If your in a TURN LANE how about actually TURNING instead of proceeding to go straight through the intersection almost sending not only me but those surrounding me to our most imminent death?...dickhole...Didn't mean to get into the turn lane? That's ok. It happens to me all the time. Do I wait for the light to turn green so I can put the pedal to the metal and cut off those who were smart/coherent enough to get into the correct lane? Absolutely not. Just make the fucking turn and pull a three point switcheroo (somewhere SAFE like someone's driveway OR you could even pull one of those handy things we call a U-turn or circle around the parking lot the possibilities are endless) and pull back out onto the road you meant to stay on at the appropriate time (i.e. at a green light with a protected arrow).

Lastly, lord knows I'm guilty of using a cell phone whilst in the driver's seat but before you go and get all 'but I've been in the car while you drove and used your cell phone simultaneously' on me at least I don't look directly DOWN at my cell phone while I'm using it. DOWN, as in eyes are not on the road, i could admire how clean and white and pristine I've kept my 6 month old K Swisses (sidenote* does anyone wear those anymore?), DOWN. I understand that your (probably guido) boyfriend needs reassurance (yet again) that he is the most jacked/ most gelled/ is more situation-y than Mike "The Situation" guy there is out there, but really, at least hold it above the steering wheel out in front of your fucking face so at least your peripherals will (maybe) catch if you begin to veer into oncoming traffic. Further more, I've navigated my phone enough to be able to manipulate what I want from it without needing to look at all the buttons all the time (like hitting the send button).
Perhaps everyone should be forced to retake drivers ed. If you're a competent driver (like myself...most of the time...I'm not claiming perfection here) than you should have nothing to worry about. However, if you are a ride-the-center-lane-er/proceed-to-drive-straight-in-a-turn-lane-go-er/ drive-and-text-while-looking-down-er/ from Ohio sign up for a class near you. On second thought do the rest of us a favor, stop being a fucktard and go ahead and turn your license in now and take the mass transit system.


Friday, February 5, 2010

That's WINIFRED...not Winfrey as in Oprah...

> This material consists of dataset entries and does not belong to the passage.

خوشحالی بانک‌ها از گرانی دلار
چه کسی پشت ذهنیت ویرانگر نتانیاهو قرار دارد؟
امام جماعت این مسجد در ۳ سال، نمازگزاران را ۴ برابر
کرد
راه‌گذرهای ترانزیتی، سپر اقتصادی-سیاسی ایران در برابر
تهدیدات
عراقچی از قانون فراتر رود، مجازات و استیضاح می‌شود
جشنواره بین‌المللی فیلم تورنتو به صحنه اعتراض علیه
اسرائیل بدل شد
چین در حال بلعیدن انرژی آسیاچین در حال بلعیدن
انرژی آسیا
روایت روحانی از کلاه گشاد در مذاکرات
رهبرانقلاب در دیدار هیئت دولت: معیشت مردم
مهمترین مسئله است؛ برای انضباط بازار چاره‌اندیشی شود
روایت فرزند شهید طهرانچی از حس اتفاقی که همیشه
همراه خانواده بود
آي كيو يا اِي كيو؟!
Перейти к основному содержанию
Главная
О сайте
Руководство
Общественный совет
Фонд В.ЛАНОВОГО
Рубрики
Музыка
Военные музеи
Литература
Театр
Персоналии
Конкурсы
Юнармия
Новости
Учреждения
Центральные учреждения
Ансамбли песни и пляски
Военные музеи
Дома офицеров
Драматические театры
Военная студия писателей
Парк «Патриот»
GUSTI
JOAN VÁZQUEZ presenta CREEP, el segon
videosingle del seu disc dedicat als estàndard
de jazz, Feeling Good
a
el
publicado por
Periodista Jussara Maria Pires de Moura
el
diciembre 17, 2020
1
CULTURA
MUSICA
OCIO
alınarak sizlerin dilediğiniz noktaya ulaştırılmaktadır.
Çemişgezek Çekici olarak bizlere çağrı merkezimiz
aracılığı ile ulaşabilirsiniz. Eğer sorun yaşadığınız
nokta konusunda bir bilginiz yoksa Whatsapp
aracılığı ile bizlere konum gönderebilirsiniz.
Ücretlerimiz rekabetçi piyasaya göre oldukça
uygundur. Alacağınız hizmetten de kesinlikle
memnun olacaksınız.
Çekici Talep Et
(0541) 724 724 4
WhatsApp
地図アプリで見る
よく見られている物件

Ahhhh soooo long time reader first time blogger, Winifred, here...actually that issss a blatant...lie...I used to read the ol' blog but then pesky things like school and bills and drinking got ranked higher on the totem pole. It is my first time blogging though. It all started a few weeks ago when I was on my way home from my job at what I like to refer to as The Fuckit Mall. Really. That place blows the biggest dick I've never even seen. I hate it. On a daily basis it sucks out what little of a soul I was able to grow back overnight. ANYWAY. I was on my way home and Evelyn (my car) and I were putzing along jamming to some great tunes when HOE-rendous driver after HOE-rendous driver continued to offend me with their driving skills (or lack there of as the case may be). So once I finally made it home after multiple flips of the bird, honks, near-death experiences, etc I decided I was fired up enough to make a blog entry about it...for the blog I DON'T HAVE!!! There I said it. I'm pathetic enough to write blog entries for a blog that doesn't exist. Well maybe one day I would have one. One of my very own! One that I could decorate anyway I wanted to! What? Oh...blogging...right. So needless to say I spoke with Rose about coming (heh heh coming...as in cumming? haahahaha yup that's right i giggle at what one might call 'delightfully inappropriate' things? See what I did there?!) AAANNNYYYYWWAAAAYYYYY...Sister Rose told me to write an introductory post so here it is. And you can look forward to more cursing, inappropriate sex jokes, complaining about pointless things I actually do myself, etc.